Rejection letters are one of the great staples of the literary narrative, being both a coming-of-age ritual that must be passed, and a continuing endurance, like being forced to retake your driving test.
The famously successful authors offer their tales of rejection as both encouragement to those behind them in the sausage machine, and as a badge of authenticity to show to anyone who doubts that they have paid their dues.
Some flippantly wallpaper their toilets with them, showing not exactly disdain, but placing them more as a ritual to ward off any bad vibes emanating from the ancient dismissals. And they do have power. Every new submission is a wish, and every rejection letter is its denial. They can be devastating. They shouldn't be, of course. That's why people line their loos with the things, putting them in their place with respect to their psyche.
I received one yesterday. It was unexpected, as I'd submitted back in February and assumed that it, like many submissions, wouldn't receive a response. I won't say who it was from. That's unimportant, and furthermore it was a typically courteous and professional reply. It's not you, it broadly said, it's us. I mention it because I didn't take the rejection personally. I could never submit anything if I did. There's so much involved in making a submission in the first place, from finding a prospective agent who is interested in my genre and also accepting submissions, to making sure I follow their guidelines, to actually sending the thing. I can only imagine how much harder it was before email, but then again that might have been a big enough filter to give agents more time to consider everything that crossed their desks. Either way, if I thought too hard about the submission's chances, I probably wouldn't bother at all.

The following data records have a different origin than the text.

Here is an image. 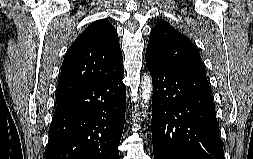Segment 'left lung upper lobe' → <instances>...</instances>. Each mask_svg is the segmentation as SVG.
I'll return each instance as SVG.
<instances>
[{
    "instance_id": "5c2ea615",
    "label": "left lung upper lobe",
    "mask_w": 253,
    "mask_h": 159,
    "mask_svg": "<svg viewBox=\"0 0 253 159\" xmlns=\"http://www.w3.org/2000/svg\"><path fill=\"white\" fill-rule=\"evenodd\" d=\"M145 59L160 67L205 72L200 54L190 39L166 21L158 22L152 29Z\"/></svg>"
}]
</instances>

So what do I do with my rejection letters? When I first started this long and so far fruitless road, I used to print them out, inspired by those who have gone to greater things before me. Would I also wallpaper my toilet? Frankly it's arrogant to even contemplate. I stopped printing them or otherwise saving them a long time ago. Now I just make a note of when it was received and move on. But if I was of a mind to do something with them, here are some ideas:
- Make a book out of them. I would continually update it with its own rejection letters in an act of recursion almost as pointless as that picture of a picture of a picture (and so forth) that appears in the RA Summer Exhibition every year.
- Turn them into jigsaw puzzles that I sell on Etsy. I anticipate this being more profitable than my books, so I should get cracking with the idea.
- Make paper aeroplanes out of them and crown the one which flies the furthest the winner. I would then have it framed and sent to the rejecting agent with a book token as a prize.
- Feed them all to AI and ask it to write a submission letter that will avoid getting any similar rejection letters.
- Buy a REJECTED stamp so I can reject the rejection letters and post them back to the agents.
- Turn them into a papier-mâché kidney which I will surgically Cronenberg into myself so I can experience my body rejecting the rejection. This would probably be followed by death, which is in many ways preferable to making any further submissions.
- Write new stories on the blank side of each rejection letter. Oh god, this is far too positive. I'm so sorry, it won't happen again.